Extracted page text data
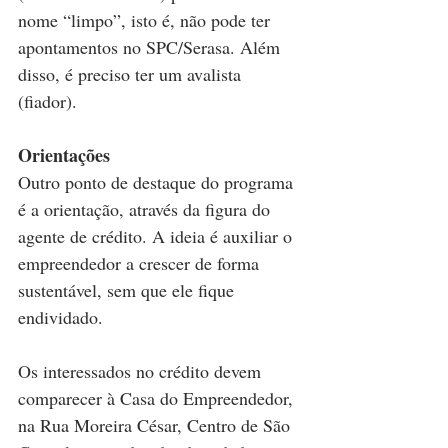
nome “limpo”, isto é, não pode ter 
apontamentos no SPC/Serasa. Além 
disso, é preciso ter um avalista 
(fiador).
Orientações
Outro ponto de destaque do programa 
é a orientação, através da figura do 
agente de crédito. A ideia é auxiliar o 
empreendedor a crescer de forma 
sustentável, sem que ele fique 
endividado.
Os interessados no crédito devem 
comparecer à Casa do Empreendedor, 
na Rua Moreira César, Centro de São 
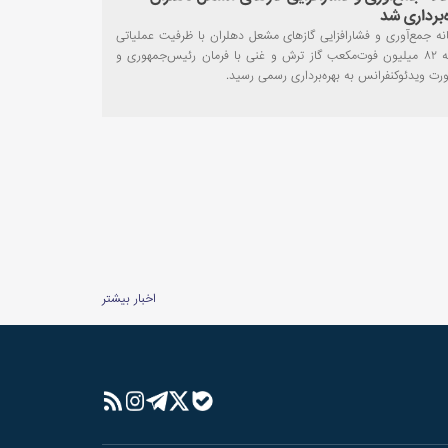
‌برداری شد
انه جمع‌آوری و فشارافزایی گازهای مشعل دهلران با ظرفیت عملیاتی
روزانه ۸۲ میلیون فوت‌مکعب گاز ترش و غنی با فرمان رئیس‌جمهوری و
ورت ویدئوکنفرانس به بهره‌برداری رسمی رسید.
اخبار بیشتر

- **Work to complete**
Leaving out all pictures, print exactly the lines above from the one containing "empreendedor a crescer de forma" through the last line of the entries.

- **Solution for this problem**
empreendedor a crescer de forma 
sustentável, sem que ele fique 
endividado.
Os interessados no crédito devem 
comparecer à Casa do Empreendedor, 
na Rua Moreira César, Centro de São 
‌برداری شد
انه جمع‌آوری و فشارافزایی گازهای مشعل دهلران با ظرفیت عملیاتی
روزانه ۸۲ میلیون فوت‌مکعب گاز ترش و غنی با فرمان رئیس‌جمهوری و
ورت ویدئوکنفرانس به بهره‌برداری رسمی رسید.
اخبار بیشتر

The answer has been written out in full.